Under former similar statute (ORS 167.247)

 

      25 WLR 456 (1989); 69 OLR 170 (1990)

 

      167.310

 

NOTES OF DECISIONS

 

      “Substantial pain” in animal abuse context has same meaning as in human context. State v. Hackett, 315 Or App 360, 502 P3d 228 (2021), Sup Ct review denied

 

      167.315

 

NOTES OF DECISIONS

 

      “Substantial pain” in animal abuse context has same meaning as in human context. State v. Hackett, 315 Or App 360, 502 P3d 228 (2021), Sup Ct review denied

 

      167.322

 

NOTES OF DECISIONS

 

      Evidence showing nonmalicious motivation for killing animal is not character evidence. State v. Dan, 172 Or App 645, 20 P3d 829 (2001)

 

      167.325

 

NOTES OF DECISIONS

 

      Evidence that defendant lived in home, fed dogs, took dogs to veterinary visits, was part of decision-making about whether to keep dogs and exercised power over dogs by breaking up dog fights, was sufficient for reasonable juror to find defendant had “control” over dogs for purpose of this statute. State v. Crosswhite, 273 Or App 605, 359 P3d 529 (2015)

 

      167.332

 

NOTES OF DECISIONS

 

      Individual animals are separate victims for purposes of merger of convictions of unlawful possession of animal by person previously convicted of second-degree animal neglect. State v. Crow, 294 Or App 88, 429 P3d 1053 (2018), Sup Ct review denied

 

      167.345

(formerly 167.860)

 

NOTES OF DECISIONS

 

      This section and [former] ORS 167.850 are related in the nature of establishing different degrees of the same crime and are constitutional. Oregon Game Fowl Breeders v. Smith, 15 Or App 487, 516 P2d 499 (1973), Sup Ct review denied

 

      167.347

 

NOTES OF DECISIONS

 

      Forfeiture proceeding initiated during criminal action is special statutory proceeding that is separate and distinct from pending criminal action. State v. Branstetter, 332 Or 389, 29 P3d 1121 (2001)

 

      Appeal from forfeiture order does not deprive trial court of jurisdiction to proceed to trial on criminal matter that was predicate to initiation of forfeiture action. State v.
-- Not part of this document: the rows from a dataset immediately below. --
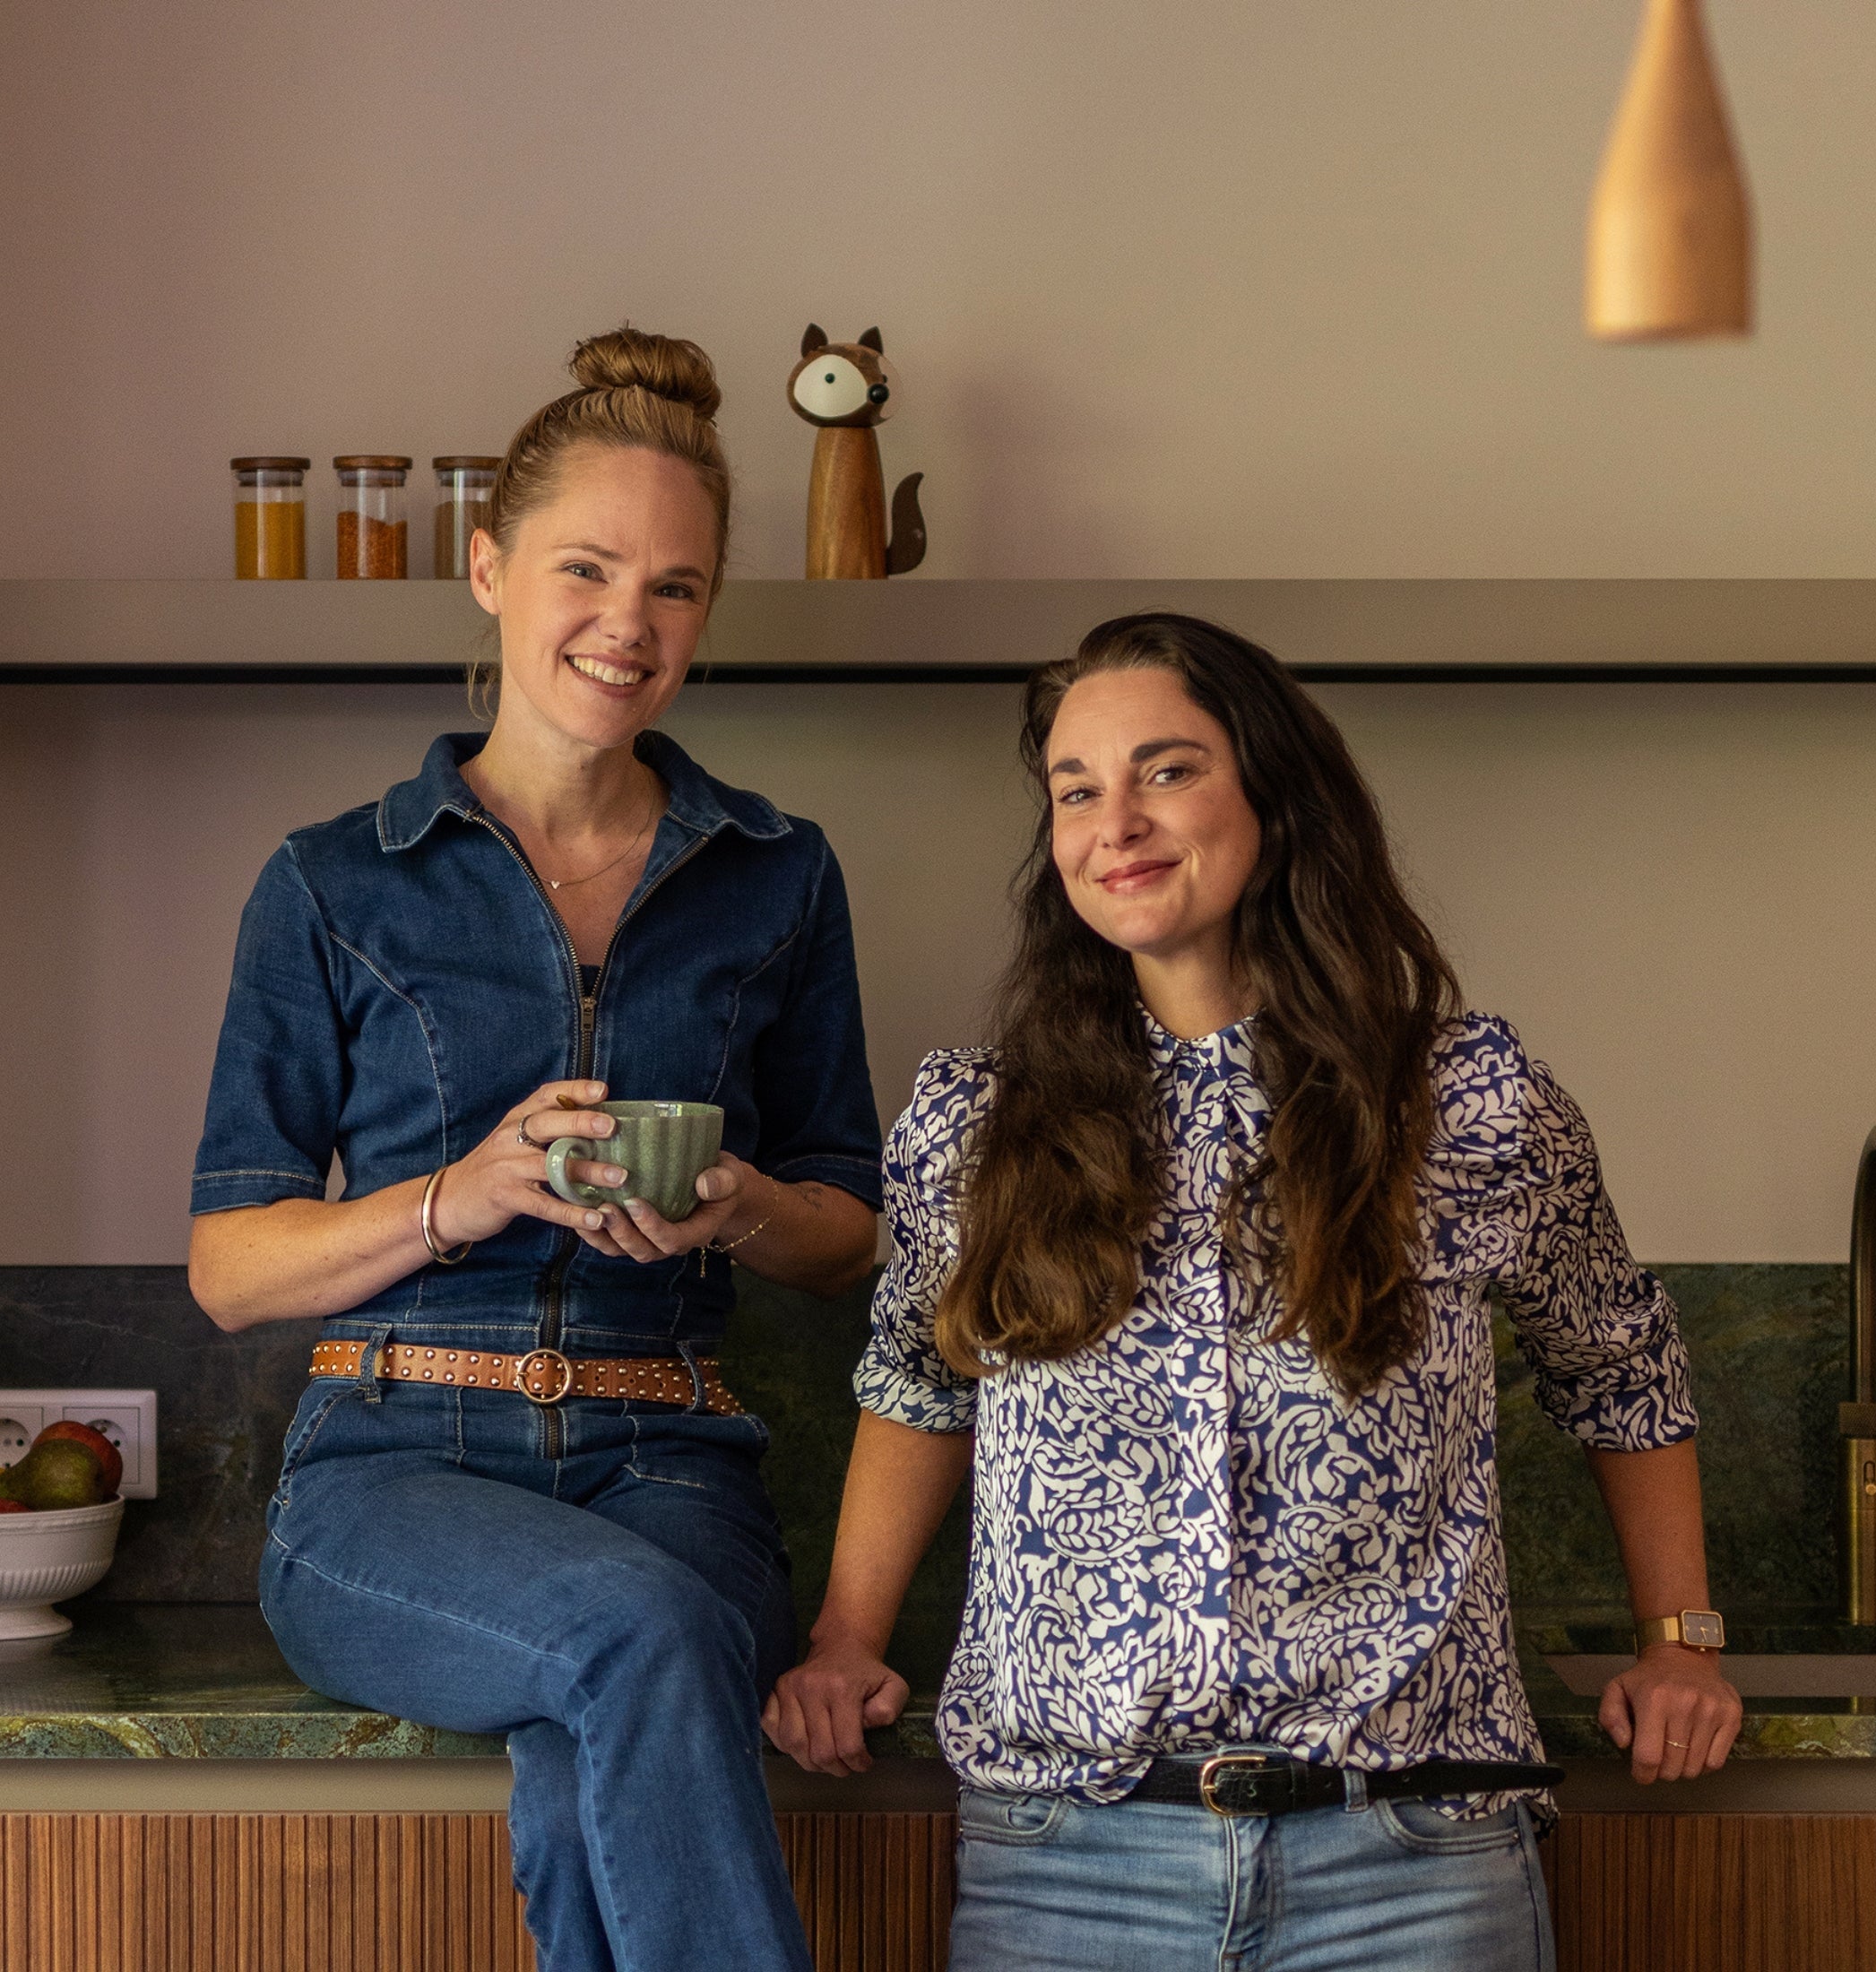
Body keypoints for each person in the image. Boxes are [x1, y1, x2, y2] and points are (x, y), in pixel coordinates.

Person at [764, 614, 1742, 1970]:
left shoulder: (1467, 1100)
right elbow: (921, 1381)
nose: (1118, 821)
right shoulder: (976, 1123)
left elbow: (1620, 1363)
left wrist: (1680, 1640)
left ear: (1275, 797)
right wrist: (844, 1638)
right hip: (1072, 1862)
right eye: (1076, 789)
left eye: (1166, 771)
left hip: (1411, 1855)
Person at [187, 327, 884, 1972]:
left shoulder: (779, 877)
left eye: (677, 589)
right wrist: (459, 1196)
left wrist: (736, 1214)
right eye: (587, 568)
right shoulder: (332, 883)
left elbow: (852, 1228)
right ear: (490, 570)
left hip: (675, 1464)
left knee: (600, 1741)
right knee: (638, 1637)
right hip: (391, 1470)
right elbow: (228, 1269)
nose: (628, 625)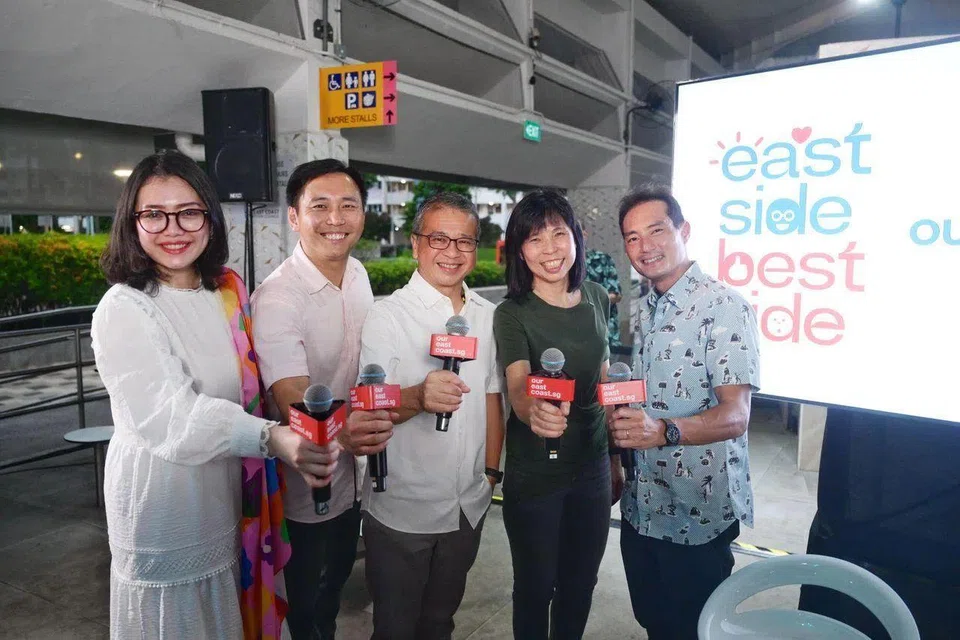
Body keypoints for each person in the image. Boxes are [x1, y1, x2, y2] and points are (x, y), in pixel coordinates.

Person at [93, 150, 337, 639]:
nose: (173, 228)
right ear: (131, 223)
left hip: (226, 496)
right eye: (154, 215)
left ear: (209, 217)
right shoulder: (125, 307)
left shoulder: (224, 291)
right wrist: (274, 439)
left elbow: (251, 387)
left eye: (189, 212)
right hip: (166, 505)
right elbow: (171, 417)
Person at [349, 192, 504, 640]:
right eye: (439, 239)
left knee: (440, 623)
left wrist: (491, 475)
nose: (452, 252)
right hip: (402, 509)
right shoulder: (388, 316)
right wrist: (418, 395)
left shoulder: (488, 317)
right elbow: (370, 403)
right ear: (416, 244)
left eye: (464, 242)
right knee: (395, 627)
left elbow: (493, 398)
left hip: (467, 506)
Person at [610, 184, 761, 640]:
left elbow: (736, 415)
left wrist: (663, 432)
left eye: (656, 230)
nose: (644, 246)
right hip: (643, 506)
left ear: (684, 231)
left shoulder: (724, 307)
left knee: (694, 629)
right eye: (632, 237)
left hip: (697, 510)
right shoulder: (646, 308)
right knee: (655, 621)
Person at [251, 158, 390, 640]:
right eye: (320, 206)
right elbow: (291, 396)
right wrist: (343, 430)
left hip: (357, 474)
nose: (336, 219)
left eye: (348, 206)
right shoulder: (277, 297)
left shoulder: (358, 277)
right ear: (294, 216)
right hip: (308, 483)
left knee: (333, 595)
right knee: (306, 604)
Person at [492, 189, 618, 640]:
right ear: (519, 251)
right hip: (536, 476)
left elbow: (602, 379)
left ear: (576, 238)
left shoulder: (598, 298)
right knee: (534, 586)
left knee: (581, 583)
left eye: (558, 234)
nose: (550, 250)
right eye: (534, 239)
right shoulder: (512, 313)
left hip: (593, 467)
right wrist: (534, 413)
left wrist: (617, 454)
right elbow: (518, 384)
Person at [582, 228, 623, 348]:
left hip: (605, 332)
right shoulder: (561, 264)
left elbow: (616, 295)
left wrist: (584, 302)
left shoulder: (602, 259)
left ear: (585, 234)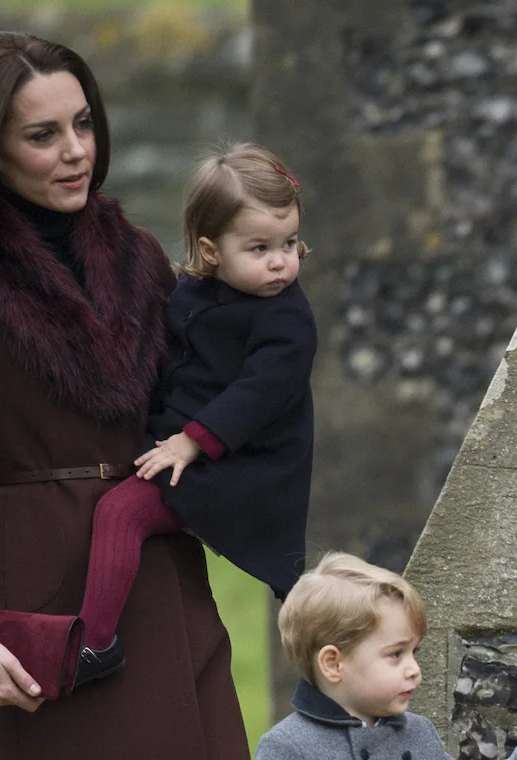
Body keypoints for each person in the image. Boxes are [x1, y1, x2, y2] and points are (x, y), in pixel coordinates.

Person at [0, 32, 249, 758]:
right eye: (43, 135)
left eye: (83, 123)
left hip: (161, 575)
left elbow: (206, 397)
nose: (77, 150)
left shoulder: (139, 257)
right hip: (42, 597)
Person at [72, 143, 318, 678]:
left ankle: (95, 644)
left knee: (122, 513)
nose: (281, 261)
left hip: (242, 469)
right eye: (259, 248)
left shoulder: (288, 320)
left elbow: (258, 393)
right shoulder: (192, 294)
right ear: (210, 252)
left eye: (290, 243)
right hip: (188, 450)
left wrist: (191, 440)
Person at [256, 553, 517, 760]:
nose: (414, 669)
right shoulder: (286, 748)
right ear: (333, 663)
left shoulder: (418, 734)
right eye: (395, 654)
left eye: (413, 652)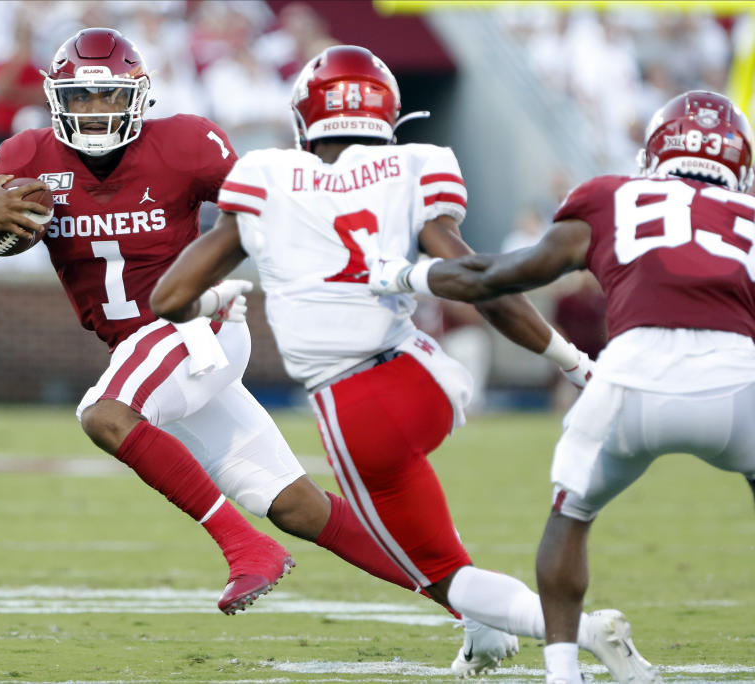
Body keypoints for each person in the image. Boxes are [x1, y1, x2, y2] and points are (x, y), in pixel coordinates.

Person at [150, 44, 654, 681]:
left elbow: (167, 298)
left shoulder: (264, 177)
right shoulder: (415, 166)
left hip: (355, 405)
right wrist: (577, 365)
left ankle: (584, 631)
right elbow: (480, 283)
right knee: (434, 540)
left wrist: (214, 296)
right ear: (387, 118)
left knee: (439, 574)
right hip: (428, 377)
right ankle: (483, 637)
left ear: (307, 121)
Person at [0, 27, 469, 621]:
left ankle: (245, 547)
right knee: (296, 506)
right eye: (81, 96)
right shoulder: (25, 159)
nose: (94, 110)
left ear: (138, 96)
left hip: (197, 324)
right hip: (144, 352)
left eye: (108, 96)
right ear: (58, 98)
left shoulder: (186, 143)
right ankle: (467, 599)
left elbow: (268, 208)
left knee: (105, 415)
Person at [363, 89, 755, 683]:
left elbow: (501, 273)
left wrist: (405, 273)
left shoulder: (611, 197)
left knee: (570, 512)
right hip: (738, 383)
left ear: (654, 152)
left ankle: (563, 672)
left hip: (631, 377)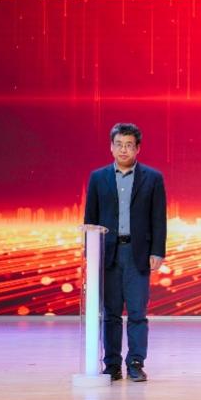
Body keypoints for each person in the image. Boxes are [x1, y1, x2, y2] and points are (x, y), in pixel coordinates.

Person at [84, 122, 167, 382]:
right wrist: (90, 254)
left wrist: (157, 251)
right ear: (111, 147)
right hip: (107, 254)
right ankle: (111, 364)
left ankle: (135, 363)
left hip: (137, 253)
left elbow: (158, 219)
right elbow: (90, 218)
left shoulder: (153, 178)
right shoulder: (98, 178)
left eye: (129, 145)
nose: (123, 149)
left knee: (137, 313)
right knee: (110, 313)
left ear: (137, 148)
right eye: (119, 144)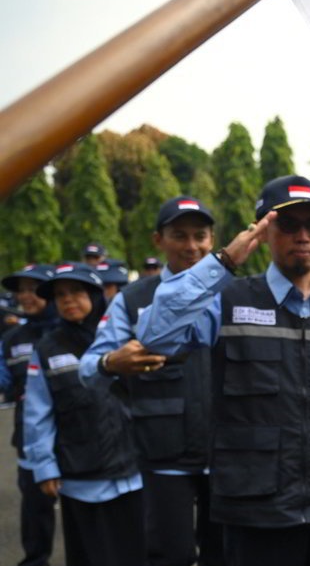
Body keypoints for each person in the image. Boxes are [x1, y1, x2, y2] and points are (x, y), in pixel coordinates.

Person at [135, 176, 310, 566]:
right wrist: (223, 262)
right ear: (264, 232)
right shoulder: (228, 299)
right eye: (288, 224)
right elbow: (156, 334)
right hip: (255, 507)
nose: (303, 235)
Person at [80, 196, 224, 566]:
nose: (191, 247)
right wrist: (112, 362)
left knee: (225, 555)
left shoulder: (233, 294)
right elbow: (88, 368)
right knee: (168, 557)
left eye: (200, 236)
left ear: (213, 239)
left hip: (227, 457)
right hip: (162, 459)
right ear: (158, 240)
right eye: (179, 235)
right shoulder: (132, 300)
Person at [23, 262, 146, 566]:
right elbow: (37, 413)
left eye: (77, 292)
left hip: (135, 473)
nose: (68, 300)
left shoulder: (124, 340)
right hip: (82, 481)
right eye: (60, 294)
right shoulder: (47, 348)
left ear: (96, 295)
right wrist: (44, 467)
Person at [0, 264, 60, 566]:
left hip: (77, 438)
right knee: (36, 511)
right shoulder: (12, 339)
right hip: (30, 438)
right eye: (20, 290)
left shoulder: (72, 330)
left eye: (33, 289)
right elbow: (4, 381)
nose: (25, 296)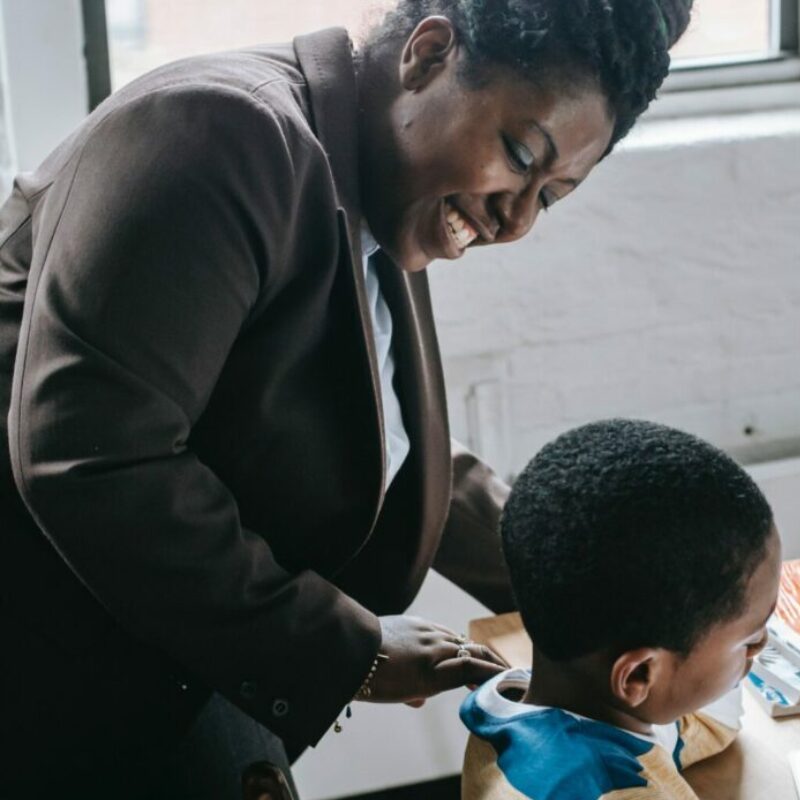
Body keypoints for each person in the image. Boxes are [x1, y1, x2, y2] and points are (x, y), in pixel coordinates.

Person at [0, 1, 693, 797]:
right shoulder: (220, 136)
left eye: (552, 195)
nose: (515, 220)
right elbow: (94, 459)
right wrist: (346, 649)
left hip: (168, 659)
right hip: (48, 683)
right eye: (516, 155)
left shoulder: (376, 189)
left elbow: (378, 438)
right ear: (428, 54)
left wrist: (589, 595)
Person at [460, 419, 782, 799]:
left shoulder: (512, 706)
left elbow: (699, 727)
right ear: (637, 675)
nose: (761, 647)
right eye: (751, 640)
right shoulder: (618, 789)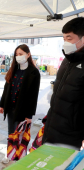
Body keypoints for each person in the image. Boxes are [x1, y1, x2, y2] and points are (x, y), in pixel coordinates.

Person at [43, 17, 84, 151]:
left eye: (69, 38)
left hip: (70, 136)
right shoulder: (67, 60)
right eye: (64, 39)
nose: (65, 42)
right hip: (52, 128)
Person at [0, 44, 40, 162]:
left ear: (28, 54)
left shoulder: (34, 73)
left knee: (21, 135)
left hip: (22, 110)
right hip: (10, 107)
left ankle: (20, 158)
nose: (18, 56)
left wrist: (30, 115)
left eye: (21, 54)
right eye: (16, 54)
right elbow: (6, 89)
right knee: (11, 132)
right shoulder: (13, 69)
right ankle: (10, 154)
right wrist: (2, 104)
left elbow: (34, 95)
Branstetter, 332 Or 389, 29 P3d 1121 (2001)

 

      Justice of peace having jurisdiction over pending criminal action under ORS 167.315 to 167.333 or 167.340 also has jurisdiction over animal forfeiture proceeding. Stirton v. Trump, 202 Or App 252, 121 P3d 714 (2005)

 

      Respondent is not guaranteed jury trial under Article I, section 17, Oregon Constitution, in case brought under this section, as claim under this section is more akin to lien foreclosure than to true forfeiture claim and involves determinations customarily tried to court rather than jury. State/Klamath County v. Hershey, 304 Or App 56, 466 P3d 987 (2020), Sup Ct review allowed

 

      167.350

 

NOTES OF DECISIONS

 

      Under 1999 version of statute, authority of court to order repayment of reasonable costs incurred in caring for each animal “subjected to abuse, neglect or abandonment” was limited to costs related to specific animals that were subject of crimes for which convictions were entered. State v. Marsh, 187 Or App 47, 66 P3d 541 (2003)

 

      167.355

 

NOTES OF DECISIONS

 

      Section not overbroad because more than gathering to discuss cockfighting is required to constitute promotion, preparation or participation in cockfighting. State v. Albee, 118 Or App 212, 847 P2d 858 (1993), Sup Ct review denied

 

      167.860

 

      See annotations under ORS 167.345.